Hi Tastes Like Chicken; Re the PALM collapse... Certainly the float wasn't 23 million shares, was it, most of the stuff was still held by COMS. I doubt that the underwriters had anywhere near enough shares to feed to the public, because COMS didn't really need the money from the shares. They were just bringing it public in order to create a public market for the shares.

I have this theory that when underwriters bring a small float company like this public, they underprice it in order to allow themselves a better profit on the smaller number of shares that they get to sell. Another similar runup was in FMKT, and a bunch of other .net companies. The public just doesn't care about the market cap, they will buy in at any price.

I don't think the underwriters were short from day one. Their idea of a great time is to get the issued stock they hold sold out as quickly as possible, at a price at least as high as what they owe the company, (and as high as possible), but there really is no big reason for them to short a high flyer like PALM. I would bet that they did load their shares onto the public at a pretty high price, though, but that is not the same as going short. The long term road to profits is in the avoiding of excess risks.

Similarly, the MMs just want to make money off the order flow. Why should they risk money shorting a company that can manipulate its stock price with press releases when they can simply play off the order flow?
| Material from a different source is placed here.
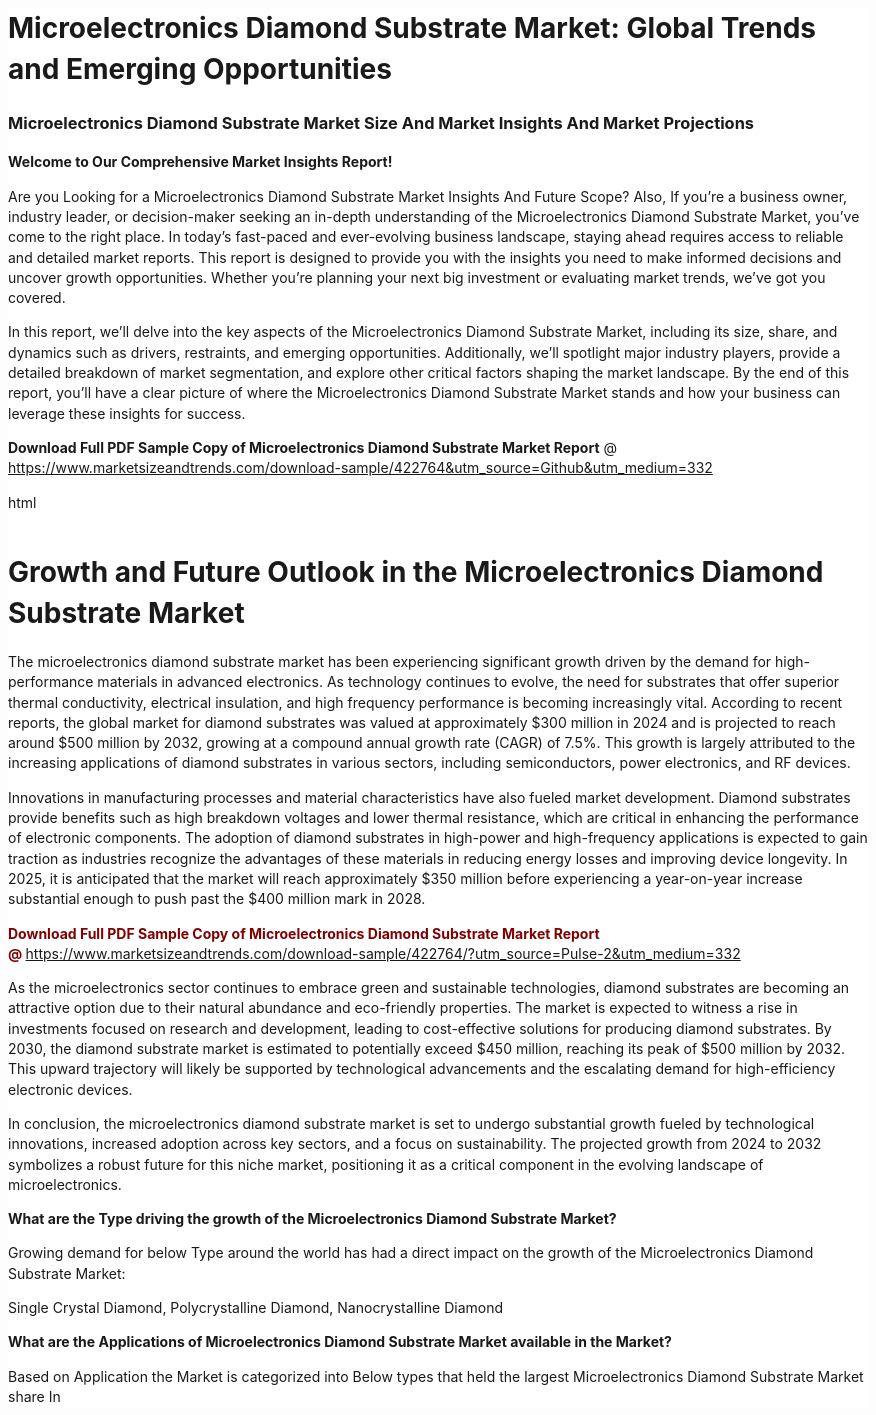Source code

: <h1> Microelectronics Diamond Substrate Market: Global Trends and Emerging Opportunities</h1><div class="" data-test-id=""><h3><span class="">Microelectronics Diamond Substrate Market Size And Market Insights And Market Projections</span></h3></div><div class="" data-test-id=""><p><strong>Welcome to Our Comprehensive Market Insights Report!</strong></p><p>Are you Looking for a Microelectronics Diamond Substrate Market Insights And Future Scope? Also, If you&rsquo;re a business owner, industry leader, or decision-maker seeking an in-depth understanding of the Microelectronics Diamond Substrate Market, you&rsquo;ve come to the right place. In today&rsquo;s fast-paced and ever-evolving business landscape, staying ahead requires access to reliable and detailed market reports. This report is designed to provide you with the insights you need to make informed decisions and uncover growth opportunities. Whether you&rsquo;re planning your next big investment or evaluating market trends, we&rsquo;ve got you covered.</p><p>In this report, we&rsquo;ll delve into the key aspects of the Microelectronics Diamond Substrate Market, including its size, share, and dynamics such as drivers, restraints, and emerging opportunities. Additionally, we&rsquo;ll spotlight major industry players, provide a detailed breakdown of market segmentation, and explore other critical factors shaping the market landscape. By the end of this report, you&rsquo;ll have a clear picture of where the Microelectronics Diamond Substrate Market stands and how your business can leverage these insights for success.</p><p><strong>Download Full PDF Sample Copy of Microelectronics Diamond Substrate Market Report</strong> @ <a href="https://www.marketsizeandtrends.com/download-sample/422764&utm_source=Github&utm_medium=332" target="_blank">https://www.marketsizeandtrends.com/download-sample/422764&utm_source=Github&utm_medium=332</a></p></div><div class="" data-test-id=""><p><span class="">html<!DOCTYPE html><html lang="en"><head> <meta charset="UTF-8"> <meta name="viewport" content="width=device-width, initial-scale=1.0"> <title>Microelectronics Diamond Substrate Market Outlook</title></head><body> <h1>Growth and Future Outlook in the Microelectronics Diamond Substrate Market</h1> <p>The microelectronics diamond substrate market has been experiencing significant growth driven by the demand for high-performance materials in advanced electronics. As technology continues to evolve, the need for substrates that offer superior thermal conductivity, electrical insulation, and high frequency performance is becoming increasingly vital. According to recent reports, the global market for diamond substrates was valued at approximately $300 million in 2024 and is projected to reach around $500 million by 2032, growing at a compound annual growth rate (CAGR) of 7.5%. This growth is largely attributed to the increasing applications of diamond substrates in various sectors, including semiconductors, power electronics, and RF devices.</p> <p>Innovations in manufacturing processes and material characteristics have also fueled market development. Diamond substrates provide benefits such as high breakdown voltages and lower thermal resistance, which are critical in enhancing the performance of electronic components. The adoption of diamond substrates in high-power and high-frequency applications is expected to gain traction as industries recognize the advantages of these materials in reducing energy losses and improving device longevity. In 2025, it is anticipated that the market will reach approximately $350 million before experiencing a year-on-year increase substantial enough to push past the $400 million mark in 2028.</p> <p><strong><span style="color: #800000;">Download Full PDF Sample Copy of Microelectronics Diamond Substrate Market Report @</span>&nbsp;</strong><a href="https://www.marketsizeandtrends.com/download-sample/422764/?utm_source=Pulse-2&amp;utm_medium=332">https://www.marketsizeandtrends.com/download-sample/422764/?utm_source=Pulse-2&amp;utm_medium=332</a></p> <p>As the microelectronics sector continues to embrace green and sustainable technologies, diamond substrates are becoming an attractive option due to their natural abundance and eco-friendly properties. The market is expected to witness a rise in investments focused on research and development, leading to cost-effective solutions for producing diamond substrates. By 2030, the diamond substrate market is estimated to potentially exceed $450 million, reaching its peak of $500 million by 2032. This upward trajectory will likely be supported by technological advancements and the escalating demand for high-efficiency electronic devices.</p> <p>In conclusion, the microelectronics diamond substrate market is set to undergo substantial growth fueled by technological innovations, increased adoption across key sectors, and a focus on sustainability. The projected growth from 2024 to 2032 symbolizes a robust future for this niche market, positioning it as a critical component in the evolving landscape of microelectronics.</p></body></html></span></p><p><strong><span class="">What are the&nbsp;Type driving the growth of the Microelectronics Diamond Substrate Market?</span></strong></p></div><div class="" data-test-id=""><p><span class="">Growing demand for below Type around the world has had a direct impact on the growth of the Microelectronics Diamond Substrate Market:</span></p></div><div class="" data-test-id=""><p>Single Crystal Diamond, Polycrystalline Diamond, Nanocrystalline Diamond</p><p><span class=""><strong>What are the&nbsp;Applications&nbsp;of Microelectronics Diamond Substrate Market available in the Market?</strong></span></p></div><div class="" data-test-id=""><p><span class="">Based on Application the Market is categorized into Below types that held the largest Microelectronics Diamond Substrate Market share In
At a casino, the house is not the participant that has to take the big risks in order to walk away with a profit.

There is also too much of a chance of a group of mutual funds deciding to use the stock as a vehicle to make themselves look good for a quarter or two while collecting up a massive amount of somewhat illiquid overpriced stock.

In any case, there is no question in my mind that the market makers and underwriters were not the guys who ran it so high on opening day. If the underwriters ran it up by holding shares back, then they ended up selling those shares at a reduced profit later. But the retail interest in the stock was tremendous.

My feeling on this is that the stock price movement is entirely explicable with the law of supply and demand. I saw a friend buy into it at $95 as it slid, thinking that it was now a bargain. These same people were the same ones who thought that $160 per share was a reasonable deal. They wanted it. They wanted it bad. They would pay anything for it. If the market makers did go short, the only effect was that people like these ended up with shares at a cheaper price than they expected, and so lost less money than they otherwise would have.